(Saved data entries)
________________________________________
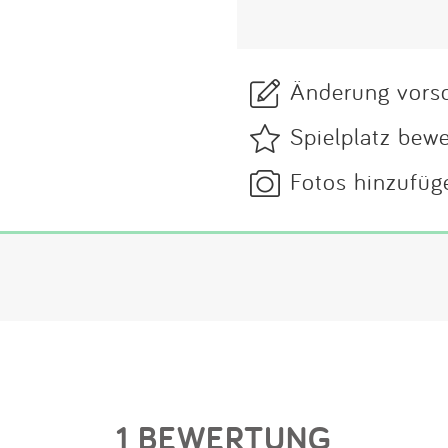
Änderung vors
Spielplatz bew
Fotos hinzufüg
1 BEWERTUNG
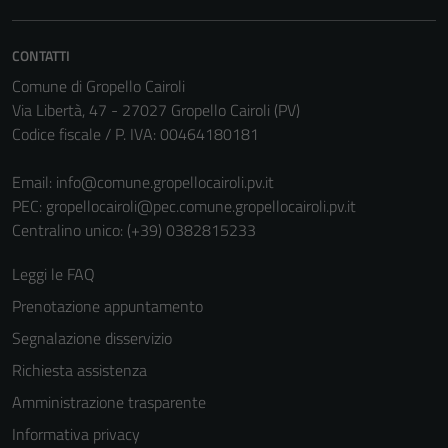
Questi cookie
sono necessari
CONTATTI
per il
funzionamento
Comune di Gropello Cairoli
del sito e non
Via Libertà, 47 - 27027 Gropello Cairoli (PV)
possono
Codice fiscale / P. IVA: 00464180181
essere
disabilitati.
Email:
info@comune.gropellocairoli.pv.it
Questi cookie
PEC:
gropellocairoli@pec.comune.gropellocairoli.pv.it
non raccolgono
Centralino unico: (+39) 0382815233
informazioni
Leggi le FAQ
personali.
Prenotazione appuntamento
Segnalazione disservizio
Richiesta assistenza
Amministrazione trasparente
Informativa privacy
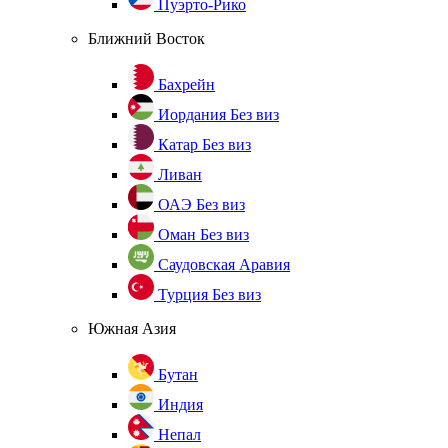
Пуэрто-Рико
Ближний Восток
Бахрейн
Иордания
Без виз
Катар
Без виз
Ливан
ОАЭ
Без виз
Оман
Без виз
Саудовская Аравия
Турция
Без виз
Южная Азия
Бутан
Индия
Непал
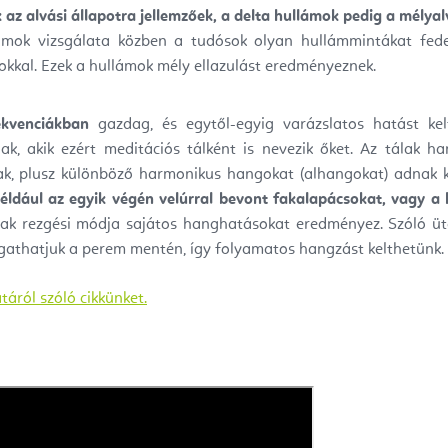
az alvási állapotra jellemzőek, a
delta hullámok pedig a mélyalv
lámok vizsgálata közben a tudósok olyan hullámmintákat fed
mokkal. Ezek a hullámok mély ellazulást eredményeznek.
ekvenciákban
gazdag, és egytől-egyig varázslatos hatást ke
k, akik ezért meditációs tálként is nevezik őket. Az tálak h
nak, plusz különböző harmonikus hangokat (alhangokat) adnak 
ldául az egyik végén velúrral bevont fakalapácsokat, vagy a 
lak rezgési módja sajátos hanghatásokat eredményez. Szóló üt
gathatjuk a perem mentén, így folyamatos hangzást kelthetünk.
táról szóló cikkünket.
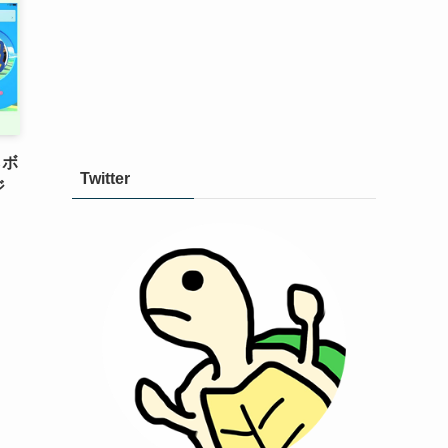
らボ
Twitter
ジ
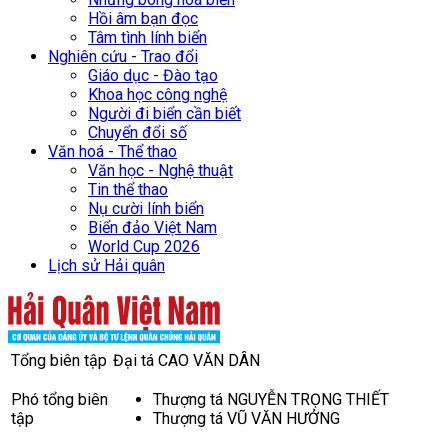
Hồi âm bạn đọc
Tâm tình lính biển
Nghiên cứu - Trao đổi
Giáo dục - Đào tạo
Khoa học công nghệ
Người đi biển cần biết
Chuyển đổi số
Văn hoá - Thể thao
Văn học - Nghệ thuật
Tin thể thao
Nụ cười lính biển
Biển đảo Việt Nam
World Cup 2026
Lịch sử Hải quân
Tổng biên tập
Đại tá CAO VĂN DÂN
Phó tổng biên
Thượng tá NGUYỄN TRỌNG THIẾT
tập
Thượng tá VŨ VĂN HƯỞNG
________________________________________
▶ [DIRECTIONS]: Among the lines of the preceding data, which ones hold the word "hullámok"? List them.

▶ [EXPECTED ANSWER]:
delta hullámok pedig a mélyalv
mokkal. Ezek a hullámok mély ellazulást eredményeznek.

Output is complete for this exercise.